**READING PASSAGE**
▼

The chances are that most people doing this are introducing some nondeterminism that they did not expect, and will have a hard time dealing with it when it bites them in the ass.

What's more to the point is that I am going to have a hard time when it leads to a serious outage or security violation at some major corporation that has become too pervasive in its reach for me to avoid its influence. No amount of schadenfreude is going to compensate for that.

brundolf · on Feb 11, 2023

In 15 years of programming I’ve never read the docs for anything front-to-back. I look at the docs when I have a specific question

It’s crazy to suggest something this surprising wouldn’t be a problem just because it’s technically in the docs

sidlls · on Feb 11, 2023

This is unfortunately all too common. I am often dinged by my manager about my throughput when investigating the integration of new libraries because I read the docs, front-to-back, as part of my research and that takes time.

brundolf · on Feb 12, 2023

I don't think it's really appropriate or feasible or even helpful for most things. At least for myself, if I read through the entirety of a language's documentation I wouldn't remember half of it, and I probably wouldn't need everything I remembered.

Language and library designs should optimize for least-surprise.

sidlls · on Feb 12, 2023

Most libraries are quite poorly documented (to my taste, anyhow). It is certainly worth spending the time reading at the very least documentation pertinent to the components of the library intended for use.

leni536 · on Feb 11, 2023

Considering how many times I need to add site:python.org to my python search queries to actually get to the docs, I assume that a surprisingly low number of python developers actually read the docs.

0x008 · on Feb 11, 2023

If you use Druck duck go you can prefix search with “!py3”

Etheryte · on Feb 11, 2023

I think you may be too bold with the assumption here, personally I would wager that the majority of people who write Python don't even know Python has official docs outside of a site called Stack Overflow.

IshKebab · on Feb 11, 2023

> Everyone reads the docs?

Wow I've heard people say that everyone should read all of the docs (which isn't really true) but I've never heard anyone claim that everyone does read all of the docs! Wild.

raverbashing · on Feb 11, 2023

> "" is truthy

Humm, no? Unless you mean ("",)

    >>> not ""
    True

aeturnum · on Feb 11, 2023

Oh, sorry, you are right - "" is false-y, even though it's a valid empty value. So it's hard to tell the difference between a value not being filled and a value being filled with an empty value.

ex:

  answers = {}
  answers["I exist"] = ""

▲

**SUPPLIED INFORMATION**
▼

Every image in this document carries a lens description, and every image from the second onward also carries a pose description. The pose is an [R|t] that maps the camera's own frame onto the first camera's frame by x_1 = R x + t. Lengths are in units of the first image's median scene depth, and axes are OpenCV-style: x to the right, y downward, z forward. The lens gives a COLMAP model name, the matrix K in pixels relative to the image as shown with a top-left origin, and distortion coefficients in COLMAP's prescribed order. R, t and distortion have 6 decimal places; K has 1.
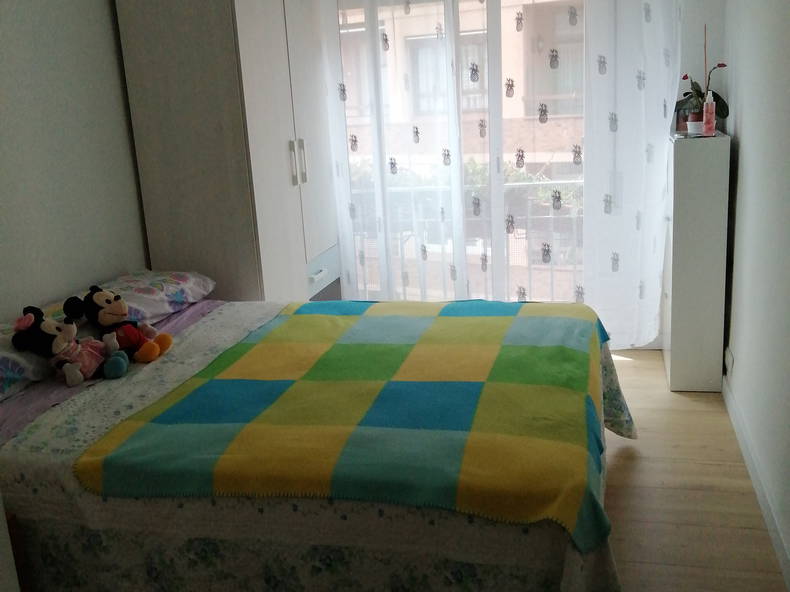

▲

**TASK REQUIREMENTS**
Answer these about the forum thread:
1. How many years of programming does brundolf say they have done?
2. What prefix does 0x008 say can be added to a search?
3. According to aeturnum's correction, is "" truthy or false-y?

**SOLUTION**
1. 15 years
2. "!py3"
3. False-y